BEGIN
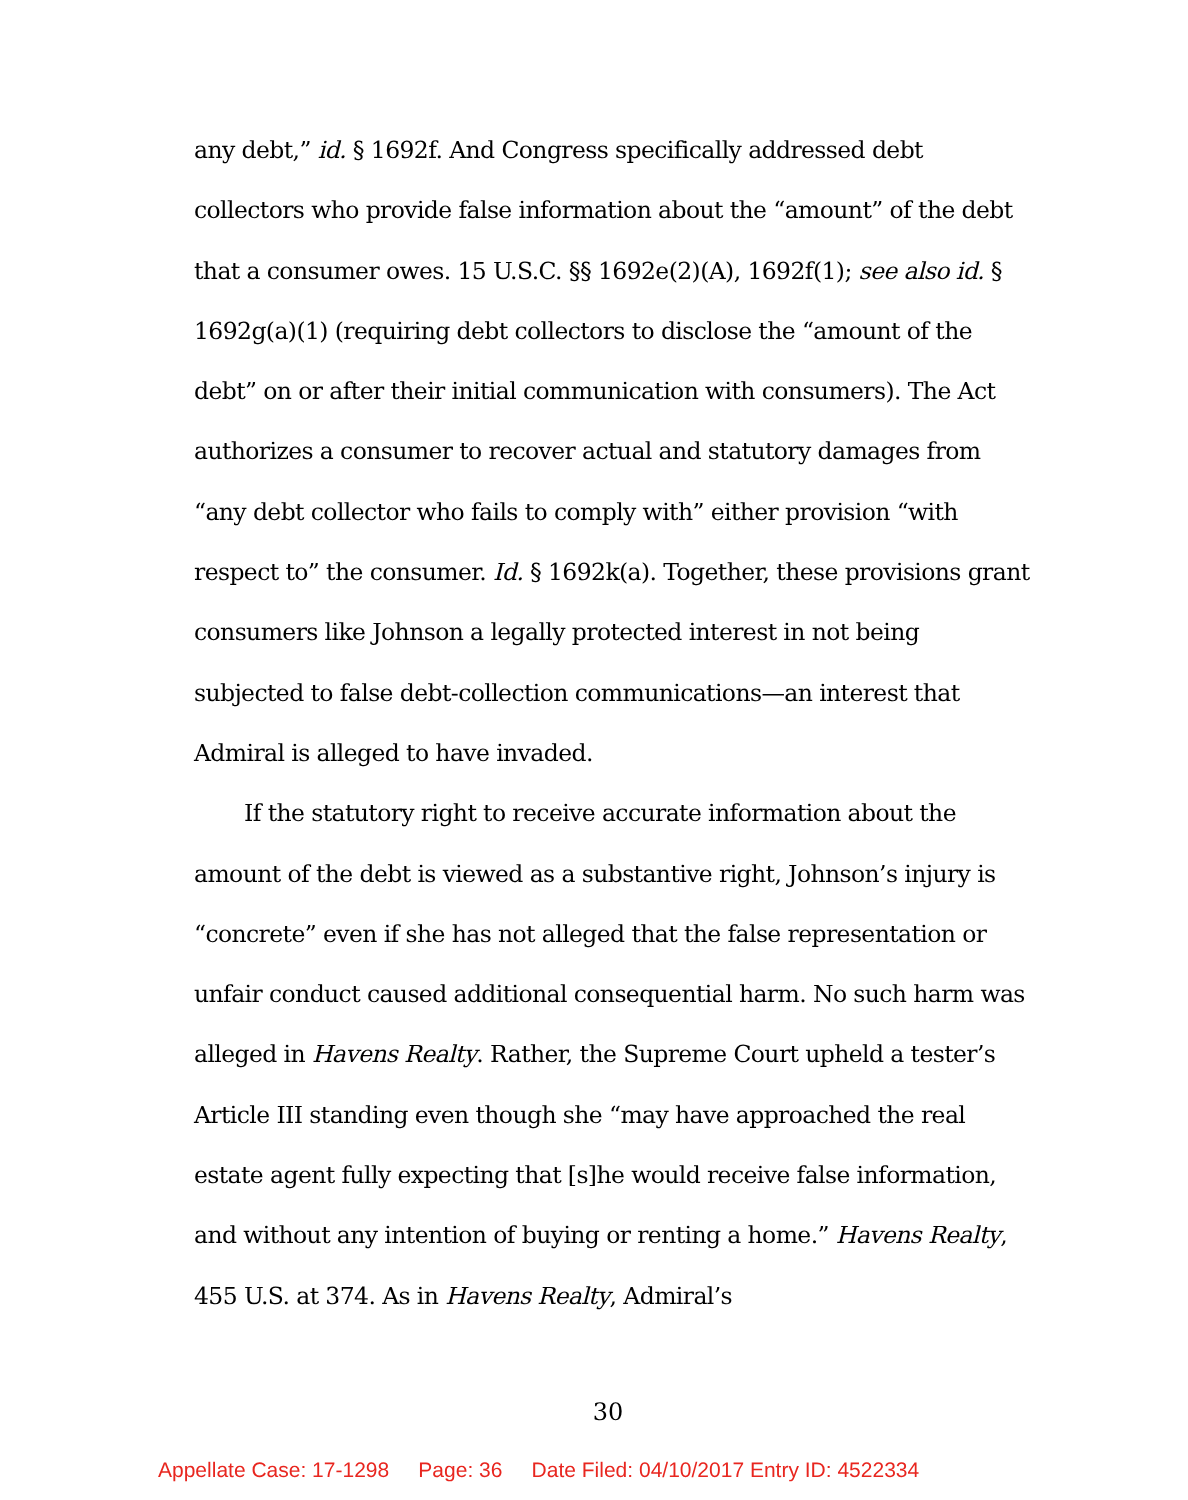any debt,” id. § 1692f. And Congress specifically addressed debt collectors who provide false information about the “amount” of the debt that a consumer owes. 15 U.S.C. §§ 1692e(2)(A), 1692f(1); see also id. § 1692g(a)(1) (requiring debt collectors to disclose the “amount of the debt” on or after their initial communication with consumers). The Act authorizes a consumer to recover actual and statutory damages from “any debt collector who fails to comply with” either provision “with respect to” the consumer. Id. § 1692k(a). Together, these provisions grant consumers like Johnson a legally protected interest in not being subjected to false debt-collection communications—an interest that Admiral is alleged to have invaded.
If the statutory right to receive accurate information about the amount of the debt is viewed as a substantive right, Johnson’s injury is “concrete” even if she has not alleged that the false representation or unfair conduct caused additional consequential harm. No such harm was alleged in Havens Realty. Rather, the Supreme Court upheld a tester’s Article III standing even though she “may have approached the real estate agent fully expecting that [s]he would receive false information, and without any intention of buying or renting a home.” Havens Realty, 455 U.S. at 374. As in Havens Realty, Admiral’s
30
Appellate Case: 17-1298 Page: 36 Date Filed: 04/10/2017 Entry ID: 4522334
END
**Work item**:
Copy all the material above exactly, but skip each image.

**Response area**:
any debt,” id. § 1692f. And Congress specifically addressed debt collectors who provide false information about the “amount” of the debt that a consumer owes. 15 U.S.C. §§ 1692e(2)(A), 1692f(1); see also id. § 1692g(a)(1) (requiring debt collectors to disclose the “amount of the debt” on or after their initial communication with consumers). The Act authorizes a consumer to recover actual and statutory damages from “any debt collector who fails to comply with” either provision “with respect to” the consumer. Id. § 1692k(a). Together, these provisions grant consumers like Johnson a legally protected interest in not being subjected to false debt-collection communications—an interest that Admiral is alleged to have invaded.
If the statutory right to receive accurate information about the amount of the debt is viewed as a substantive right, Johnson’s injury is “concrete” even if she has not alleged that the false representation or unfair conduct caused additional consequential harm. No such harm was alleged in Havens Realty. Rather, the Supreme Court upheld a tester’s Article III standing even though she “may have approached the real estate agent fully expecting that [s]he would receive false information, and without any intention of buying or renting a home.” Havens Realty, 455 U.S. at 374. As in Havens Realty, Admiral’s
30
Appellate Case: 17-1298 Page: 36 Date Filed: 04/10/2017 Entry ID: 4522334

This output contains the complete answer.